Max – Tell me briefly what your team is up to @ Discovery?
I’m one member of a devteam which takes care of external API’s. We build services for streaming TV (OTT), for example user management, authentication, user entitlements and playback services.
We started this effort to enable a more flexible way to assign entitlements to users, for example through affiliates (like cable TV companies and mobile phone operators). Before, you had to be a subscriber at Discovery to be able to view any content. Being a direct subscriber is called the DTC model, ”Direct To Consumer”. But a large part of the business in some markets still comes from the so called “TV Everywhere” model where the customers come in via affiliates.
Share a little about the existing tech stack, what are the main ingredients?
Everything is running on Kubernetes on AWS. There is no legacy running on dedicated instances or in a non-cloud datacenter. All databases are utilizing managed services on AWS, such as RDS and DynamoDB. We use Kinesis and Kafka for data streams and queues.
We are deploying to multiple regions across the world to provide low latency and of course in multiple availability zones to provide high resilience to failure.
All applications are written in Java or Kotlin. We use two frameworks, Vert.x and Spring Boot with Webflux. For relational databases, we use PostgreSQL.
The old monolith, how does the pain materialize?
I wouldn’t really refer to it as the “old monolith”, but…
In this case, we noticed that we didn’t have a way to grant entitlements (the right to watch something) to users if they didn’t buy a subscription. And since affiliate users wouldn’t buy a subscription, we needed to extract the possibility to grant entitlements to a user.
In the near future, entitlements can be granted in many different ways.
Share a little bit about the upsides of the new architecture?
A few upsides that we have experienced so far:
- We have removed sources of incidents, including limiting the impact of them.
- We can build new things without disrupting the old.
- We have also enabled our system to continue to serve real time requests, even if the backend should experience a glitch. In other words, it’s more robust.
- Step by step improvements in the systems scalability and availability.
- We can now build other imaginative features, such as granting users entitlements based on any business event.
What were the first steps?
Not sure I have a good answer to this question, only an honest one. The first steps were to decide that we didn’t want the complexity of partner-granted entitlements to be added to a service which already had too many responsibilities, and was already in progress of being split up for that reason.
I suppose the next step would be to decide the incision point. Where do we make the cut? What responsibilities should stay in the old service, and what goes into the new service.
Then we spent a lot of time trying to forecast all of the different future things this service might need to do. Probably too much time in my opinion. But you solve these things as a team, not by yourself. Everyone involved needs to be onboard.

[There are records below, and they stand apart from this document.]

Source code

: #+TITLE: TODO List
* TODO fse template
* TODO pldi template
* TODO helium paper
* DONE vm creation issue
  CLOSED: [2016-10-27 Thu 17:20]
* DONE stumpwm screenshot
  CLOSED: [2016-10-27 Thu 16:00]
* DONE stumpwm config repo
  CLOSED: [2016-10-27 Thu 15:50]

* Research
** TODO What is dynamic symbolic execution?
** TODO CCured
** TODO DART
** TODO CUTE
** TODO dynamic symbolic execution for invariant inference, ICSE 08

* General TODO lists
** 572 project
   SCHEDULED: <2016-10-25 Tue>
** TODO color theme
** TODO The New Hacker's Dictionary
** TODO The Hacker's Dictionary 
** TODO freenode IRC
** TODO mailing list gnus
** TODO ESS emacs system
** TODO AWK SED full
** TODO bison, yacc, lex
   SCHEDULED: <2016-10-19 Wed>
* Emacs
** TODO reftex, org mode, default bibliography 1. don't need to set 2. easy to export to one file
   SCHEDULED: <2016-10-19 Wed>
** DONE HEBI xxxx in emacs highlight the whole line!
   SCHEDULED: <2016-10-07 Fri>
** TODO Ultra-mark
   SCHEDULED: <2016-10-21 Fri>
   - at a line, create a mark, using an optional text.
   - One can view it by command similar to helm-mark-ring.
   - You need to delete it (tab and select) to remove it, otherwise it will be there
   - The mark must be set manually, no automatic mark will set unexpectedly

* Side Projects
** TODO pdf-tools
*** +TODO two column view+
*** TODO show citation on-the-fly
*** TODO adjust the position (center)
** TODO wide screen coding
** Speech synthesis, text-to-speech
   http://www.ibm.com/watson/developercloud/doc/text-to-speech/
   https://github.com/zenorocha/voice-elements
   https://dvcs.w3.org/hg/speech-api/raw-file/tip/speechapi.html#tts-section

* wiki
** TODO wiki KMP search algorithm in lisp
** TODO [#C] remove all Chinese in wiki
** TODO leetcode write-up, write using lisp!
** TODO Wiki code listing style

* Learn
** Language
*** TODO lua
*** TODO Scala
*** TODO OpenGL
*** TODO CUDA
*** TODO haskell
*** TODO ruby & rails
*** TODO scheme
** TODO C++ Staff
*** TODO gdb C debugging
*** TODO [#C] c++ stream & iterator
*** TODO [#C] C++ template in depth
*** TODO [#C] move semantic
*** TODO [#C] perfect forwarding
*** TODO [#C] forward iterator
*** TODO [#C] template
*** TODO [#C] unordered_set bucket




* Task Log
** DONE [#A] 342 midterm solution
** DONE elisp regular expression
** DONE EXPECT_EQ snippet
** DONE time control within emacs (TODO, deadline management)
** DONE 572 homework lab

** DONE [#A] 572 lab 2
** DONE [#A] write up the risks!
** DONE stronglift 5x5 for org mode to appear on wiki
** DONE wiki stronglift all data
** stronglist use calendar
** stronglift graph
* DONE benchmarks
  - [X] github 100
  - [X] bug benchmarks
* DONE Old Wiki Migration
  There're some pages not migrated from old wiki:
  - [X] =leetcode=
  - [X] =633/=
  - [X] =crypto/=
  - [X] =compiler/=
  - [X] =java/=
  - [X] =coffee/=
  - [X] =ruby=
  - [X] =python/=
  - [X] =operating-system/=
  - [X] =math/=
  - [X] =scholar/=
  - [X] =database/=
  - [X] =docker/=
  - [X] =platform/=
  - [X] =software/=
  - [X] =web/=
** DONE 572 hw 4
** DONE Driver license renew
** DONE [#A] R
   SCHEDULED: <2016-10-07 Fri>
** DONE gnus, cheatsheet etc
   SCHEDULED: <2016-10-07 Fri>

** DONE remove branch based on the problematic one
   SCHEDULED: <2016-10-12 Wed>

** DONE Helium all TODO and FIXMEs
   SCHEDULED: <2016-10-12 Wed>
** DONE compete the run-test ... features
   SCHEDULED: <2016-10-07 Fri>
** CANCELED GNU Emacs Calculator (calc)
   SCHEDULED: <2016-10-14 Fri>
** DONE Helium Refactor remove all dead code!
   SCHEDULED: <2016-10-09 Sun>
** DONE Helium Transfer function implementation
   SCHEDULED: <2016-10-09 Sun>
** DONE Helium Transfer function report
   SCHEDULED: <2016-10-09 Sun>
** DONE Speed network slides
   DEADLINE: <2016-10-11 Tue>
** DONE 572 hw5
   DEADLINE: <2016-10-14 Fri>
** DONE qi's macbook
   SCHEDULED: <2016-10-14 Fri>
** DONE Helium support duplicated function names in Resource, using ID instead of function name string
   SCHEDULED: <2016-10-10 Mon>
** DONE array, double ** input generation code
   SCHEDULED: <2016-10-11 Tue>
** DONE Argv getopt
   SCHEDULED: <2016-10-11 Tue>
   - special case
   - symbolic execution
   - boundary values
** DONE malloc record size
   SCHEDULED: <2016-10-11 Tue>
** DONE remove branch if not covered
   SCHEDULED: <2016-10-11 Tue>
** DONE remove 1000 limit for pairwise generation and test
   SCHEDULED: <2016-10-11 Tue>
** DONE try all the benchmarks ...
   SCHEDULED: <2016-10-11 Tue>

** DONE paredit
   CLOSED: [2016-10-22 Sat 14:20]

After exploring, we decided on the minimal set of features the service would need to have before we could take it live. We kept future expansions in mind, but avoided implementing everything. We built what we sometimes refer to as a “walking skeleton”.
We now have the new service in production, integrated with several other services. All of the downstream services are integrated via events, which we can attribute much of the robustness to.
What has been tricky?
Defining and agreeing on the boundaries of the new service. What should be the responsibilities? What should not? But this we kind of expected.
What surprisingly turned out to be tricky and in fact a non tech area, was defining a shared vocabulary. What’s a ”subscription”? What are ”entitlements”? What’s a ”product” and a ”package”? When you move responsibilities between services, the meaning of some words might change. Before, all users with premium content were subscribers. Now they are not. Or are users coming from affiliates also subscribers? Well, yes, but they are not subscribers with Discovery, so not in our systems, no. Changing the meaning of a word has large implications. Will you go through the entire system and codebase and documentation and change it? Or should we make up a new word for this?
What would you recommend for someone who is keen on taking similar steps?
Oh, I don’t know. One thing that has been really appreciated is a presentation I did about why we’re building it, who’s building it, what it is and how it is built. I’ve run the presentation 5 or 6 times. I think it is easy to underestimate the importance of internal communication. Don’t be afraid to share what you’re up to. And you will need to repeat the message.
Communicating what you are up to and why also helps in discovering if you’re building the wrong thing! If that is the case, better to find out sooner rather than later!
Thanks Max for sharing what you’ve learned!